I've put the Okun reading on Blackboard. Please note that your group need not limit its arguments to Okun's. You should craft your own arguments, drawing on Okun or inventing original arguments as the group sees fit. The important thing is that your arguments be clear, coherent, persuasive, and capable of holding up to criticism.

The Gender-Swapped Justice League

Wednesday, January 9, 2013

Our first debate!

Our first debate will take place next class. Groups 1 and 2 will do the debating. Group 3, Group 4, John, and Catherine will serve as audience. Here's the question:

Should the pursuit of social justice form part of the core mission of higher education? Why or why not?
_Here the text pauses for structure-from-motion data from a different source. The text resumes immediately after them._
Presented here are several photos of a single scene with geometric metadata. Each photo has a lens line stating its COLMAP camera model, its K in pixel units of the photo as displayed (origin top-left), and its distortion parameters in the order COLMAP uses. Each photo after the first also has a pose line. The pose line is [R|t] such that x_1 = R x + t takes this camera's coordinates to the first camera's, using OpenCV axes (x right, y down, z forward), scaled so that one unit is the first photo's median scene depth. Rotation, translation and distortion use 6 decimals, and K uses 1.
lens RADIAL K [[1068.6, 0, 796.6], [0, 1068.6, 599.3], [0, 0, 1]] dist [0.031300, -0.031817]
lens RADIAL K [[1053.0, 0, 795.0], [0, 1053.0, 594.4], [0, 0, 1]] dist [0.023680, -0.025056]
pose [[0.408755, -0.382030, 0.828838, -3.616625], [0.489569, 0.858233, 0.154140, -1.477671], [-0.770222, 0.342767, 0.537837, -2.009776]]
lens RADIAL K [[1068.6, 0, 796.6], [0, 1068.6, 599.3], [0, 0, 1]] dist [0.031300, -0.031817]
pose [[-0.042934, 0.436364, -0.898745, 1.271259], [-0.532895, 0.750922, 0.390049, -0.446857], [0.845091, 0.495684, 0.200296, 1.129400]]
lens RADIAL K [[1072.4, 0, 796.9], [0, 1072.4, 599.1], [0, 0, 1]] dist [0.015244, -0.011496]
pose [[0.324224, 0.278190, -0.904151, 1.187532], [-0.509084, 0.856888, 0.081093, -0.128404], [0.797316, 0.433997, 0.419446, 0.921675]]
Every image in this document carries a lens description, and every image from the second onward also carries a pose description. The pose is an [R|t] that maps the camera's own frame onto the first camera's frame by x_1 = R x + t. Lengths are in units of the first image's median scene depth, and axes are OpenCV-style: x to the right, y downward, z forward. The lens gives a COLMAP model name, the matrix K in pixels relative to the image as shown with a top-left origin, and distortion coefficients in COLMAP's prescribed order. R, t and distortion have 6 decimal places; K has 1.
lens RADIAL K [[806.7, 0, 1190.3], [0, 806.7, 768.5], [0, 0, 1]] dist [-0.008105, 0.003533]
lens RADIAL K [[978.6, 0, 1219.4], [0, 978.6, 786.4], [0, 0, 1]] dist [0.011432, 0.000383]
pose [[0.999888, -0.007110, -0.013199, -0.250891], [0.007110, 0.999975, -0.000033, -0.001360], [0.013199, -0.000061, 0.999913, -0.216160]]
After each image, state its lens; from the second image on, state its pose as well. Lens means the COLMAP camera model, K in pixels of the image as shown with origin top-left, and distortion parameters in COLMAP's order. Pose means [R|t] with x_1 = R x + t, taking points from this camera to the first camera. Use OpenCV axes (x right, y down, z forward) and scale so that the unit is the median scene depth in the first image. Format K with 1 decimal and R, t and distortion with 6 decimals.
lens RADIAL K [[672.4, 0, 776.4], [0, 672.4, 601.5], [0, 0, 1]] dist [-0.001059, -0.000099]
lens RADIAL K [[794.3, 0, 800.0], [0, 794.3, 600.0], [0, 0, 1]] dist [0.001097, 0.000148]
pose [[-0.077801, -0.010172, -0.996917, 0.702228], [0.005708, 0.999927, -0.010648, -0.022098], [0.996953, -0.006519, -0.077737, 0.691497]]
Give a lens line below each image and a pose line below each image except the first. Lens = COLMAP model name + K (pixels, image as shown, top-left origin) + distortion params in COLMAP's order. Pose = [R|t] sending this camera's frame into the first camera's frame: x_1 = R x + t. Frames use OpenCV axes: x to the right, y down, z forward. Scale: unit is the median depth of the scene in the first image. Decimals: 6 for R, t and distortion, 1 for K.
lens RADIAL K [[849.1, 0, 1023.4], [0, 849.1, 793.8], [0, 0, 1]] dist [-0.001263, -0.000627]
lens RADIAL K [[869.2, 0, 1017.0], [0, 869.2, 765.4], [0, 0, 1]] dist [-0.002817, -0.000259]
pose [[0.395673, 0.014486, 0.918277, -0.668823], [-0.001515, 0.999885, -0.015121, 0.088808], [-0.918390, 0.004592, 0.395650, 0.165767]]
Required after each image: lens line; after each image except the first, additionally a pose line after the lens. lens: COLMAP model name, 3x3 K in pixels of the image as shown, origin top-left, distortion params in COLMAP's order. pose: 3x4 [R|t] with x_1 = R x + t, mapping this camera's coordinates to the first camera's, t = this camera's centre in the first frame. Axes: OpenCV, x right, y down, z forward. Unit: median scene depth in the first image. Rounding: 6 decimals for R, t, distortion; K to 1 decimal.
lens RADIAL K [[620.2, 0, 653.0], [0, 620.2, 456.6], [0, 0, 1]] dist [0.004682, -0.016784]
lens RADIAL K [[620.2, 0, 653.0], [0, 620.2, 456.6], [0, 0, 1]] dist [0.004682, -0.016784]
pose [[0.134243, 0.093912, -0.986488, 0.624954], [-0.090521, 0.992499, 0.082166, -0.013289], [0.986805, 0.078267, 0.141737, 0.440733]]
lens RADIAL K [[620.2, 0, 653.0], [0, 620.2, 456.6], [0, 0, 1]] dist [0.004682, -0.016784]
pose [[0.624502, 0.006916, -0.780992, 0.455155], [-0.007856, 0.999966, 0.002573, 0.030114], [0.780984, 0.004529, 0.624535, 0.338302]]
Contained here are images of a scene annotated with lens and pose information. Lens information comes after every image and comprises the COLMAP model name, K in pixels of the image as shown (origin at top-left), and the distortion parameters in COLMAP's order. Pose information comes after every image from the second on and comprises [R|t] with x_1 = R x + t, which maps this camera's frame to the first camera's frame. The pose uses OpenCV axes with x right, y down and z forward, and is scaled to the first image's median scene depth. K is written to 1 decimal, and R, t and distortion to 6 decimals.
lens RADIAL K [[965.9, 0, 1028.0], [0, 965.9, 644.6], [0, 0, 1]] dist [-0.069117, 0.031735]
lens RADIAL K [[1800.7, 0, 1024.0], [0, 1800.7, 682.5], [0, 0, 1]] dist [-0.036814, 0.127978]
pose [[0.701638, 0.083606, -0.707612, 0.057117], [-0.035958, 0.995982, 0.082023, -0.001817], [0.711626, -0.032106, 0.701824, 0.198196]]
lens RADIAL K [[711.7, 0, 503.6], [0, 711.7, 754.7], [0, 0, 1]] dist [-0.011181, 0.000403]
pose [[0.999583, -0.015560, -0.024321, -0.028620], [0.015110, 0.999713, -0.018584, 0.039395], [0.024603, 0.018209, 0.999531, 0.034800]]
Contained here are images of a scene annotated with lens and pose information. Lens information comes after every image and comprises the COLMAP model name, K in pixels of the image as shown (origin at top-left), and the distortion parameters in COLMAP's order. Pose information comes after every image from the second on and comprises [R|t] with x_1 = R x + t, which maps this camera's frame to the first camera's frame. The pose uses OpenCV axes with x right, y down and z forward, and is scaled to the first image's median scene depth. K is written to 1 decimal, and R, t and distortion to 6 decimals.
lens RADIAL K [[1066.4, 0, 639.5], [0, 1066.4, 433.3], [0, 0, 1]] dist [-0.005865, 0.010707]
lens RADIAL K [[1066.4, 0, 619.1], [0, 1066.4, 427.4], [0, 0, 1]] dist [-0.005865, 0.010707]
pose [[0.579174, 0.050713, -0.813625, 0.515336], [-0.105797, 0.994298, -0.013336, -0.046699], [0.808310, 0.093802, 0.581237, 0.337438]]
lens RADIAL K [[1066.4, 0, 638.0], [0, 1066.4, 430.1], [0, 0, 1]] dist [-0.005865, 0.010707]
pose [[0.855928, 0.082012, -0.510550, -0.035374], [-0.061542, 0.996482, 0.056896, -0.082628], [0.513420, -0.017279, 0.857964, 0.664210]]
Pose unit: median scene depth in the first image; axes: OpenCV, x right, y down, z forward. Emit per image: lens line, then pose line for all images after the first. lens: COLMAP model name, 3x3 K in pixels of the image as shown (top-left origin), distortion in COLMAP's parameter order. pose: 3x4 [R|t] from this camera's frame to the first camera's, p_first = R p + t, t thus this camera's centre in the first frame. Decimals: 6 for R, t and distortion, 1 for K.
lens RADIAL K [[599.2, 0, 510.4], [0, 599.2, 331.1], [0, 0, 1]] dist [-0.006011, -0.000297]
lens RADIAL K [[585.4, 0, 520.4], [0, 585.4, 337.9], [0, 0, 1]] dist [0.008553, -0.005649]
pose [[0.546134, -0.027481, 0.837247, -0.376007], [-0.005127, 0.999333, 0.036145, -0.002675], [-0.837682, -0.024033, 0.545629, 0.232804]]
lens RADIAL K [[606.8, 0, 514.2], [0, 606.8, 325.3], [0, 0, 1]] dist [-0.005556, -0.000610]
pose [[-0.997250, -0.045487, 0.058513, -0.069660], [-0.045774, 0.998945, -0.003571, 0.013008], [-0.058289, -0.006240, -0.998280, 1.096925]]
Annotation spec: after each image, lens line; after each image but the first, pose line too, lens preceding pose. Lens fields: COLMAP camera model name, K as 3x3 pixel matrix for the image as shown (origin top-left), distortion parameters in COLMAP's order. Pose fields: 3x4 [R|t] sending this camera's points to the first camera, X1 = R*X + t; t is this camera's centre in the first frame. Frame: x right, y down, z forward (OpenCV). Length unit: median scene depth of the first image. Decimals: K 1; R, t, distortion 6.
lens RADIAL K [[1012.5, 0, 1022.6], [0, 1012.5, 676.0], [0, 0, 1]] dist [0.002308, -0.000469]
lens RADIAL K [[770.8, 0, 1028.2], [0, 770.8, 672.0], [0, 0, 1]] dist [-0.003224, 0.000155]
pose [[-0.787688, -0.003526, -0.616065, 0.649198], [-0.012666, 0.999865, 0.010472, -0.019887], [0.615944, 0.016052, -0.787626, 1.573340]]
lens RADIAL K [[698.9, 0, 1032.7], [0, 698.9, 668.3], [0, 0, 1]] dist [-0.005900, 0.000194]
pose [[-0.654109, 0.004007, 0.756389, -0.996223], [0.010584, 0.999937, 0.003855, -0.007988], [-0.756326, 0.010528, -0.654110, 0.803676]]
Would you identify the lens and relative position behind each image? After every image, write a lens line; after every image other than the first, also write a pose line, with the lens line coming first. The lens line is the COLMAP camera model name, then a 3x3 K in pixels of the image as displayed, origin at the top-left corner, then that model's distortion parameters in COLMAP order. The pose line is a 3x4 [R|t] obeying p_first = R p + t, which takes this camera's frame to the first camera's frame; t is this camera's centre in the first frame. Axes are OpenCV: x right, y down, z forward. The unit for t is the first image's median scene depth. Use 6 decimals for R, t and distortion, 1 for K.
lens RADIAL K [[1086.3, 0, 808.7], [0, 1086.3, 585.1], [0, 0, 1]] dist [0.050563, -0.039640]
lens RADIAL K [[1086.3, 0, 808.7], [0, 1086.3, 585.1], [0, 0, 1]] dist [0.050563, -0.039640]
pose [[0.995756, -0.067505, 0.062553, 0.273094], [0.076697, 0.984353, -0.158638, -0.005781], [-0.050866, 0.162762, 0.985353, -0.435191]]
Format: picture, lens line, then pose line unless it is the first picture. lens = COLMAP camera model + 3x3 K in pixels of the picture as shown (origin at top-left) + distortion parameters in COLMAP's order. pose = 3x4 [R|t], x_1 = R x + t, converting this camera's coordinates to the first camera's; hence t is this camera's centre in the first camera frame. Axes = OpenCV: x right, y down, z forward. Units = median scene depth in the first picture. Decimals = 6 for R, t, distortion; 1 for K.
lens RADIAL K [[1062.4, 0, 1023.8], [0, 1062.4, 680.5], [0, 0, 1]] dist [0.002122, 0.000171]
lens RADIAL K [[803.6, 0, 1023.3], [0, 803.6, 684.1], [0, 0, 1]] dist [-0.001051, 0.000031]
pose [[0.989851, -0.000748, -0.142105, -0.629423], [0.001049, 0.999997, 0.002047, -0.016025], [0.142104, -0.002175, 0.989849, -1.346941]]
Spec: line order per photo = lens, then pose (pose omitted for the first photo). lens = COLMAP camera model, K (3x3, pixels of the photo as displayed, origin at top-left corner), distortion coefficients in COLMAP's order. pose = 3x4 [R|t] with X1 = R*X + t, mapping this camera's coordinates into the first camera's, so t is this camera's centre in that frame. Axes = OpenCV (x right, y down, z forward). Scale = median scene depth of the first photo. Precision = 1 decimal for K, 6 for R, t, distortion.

Group 1 will argue YES. Group 2 will argue NO. Both groups will draw upon the assigned readings to help them marshall their arguments. Groups 3 and 4 will read the assigned texts carefully, too, so that they're prepared to ask engaged and thoughtful questions.

Speaking of the readings: they're on Blackboard, in the "Content" folder, inside which is another folder, labeled "Social Justice and Higher Ed."

Also, to see who's on what team, what the debate schedule is, and what format they'll take, click on the "Debate" tab.

Finally, please note that these debates are group projects whose success depends on you and your capacity to work together to take responsibility for class discussion. Debate Groups should get together well in advance to hammer out strategies, assign roles, etc., so that you're ready to hit the ground running once class starts.
Last year's Social Justice LLC debate teams.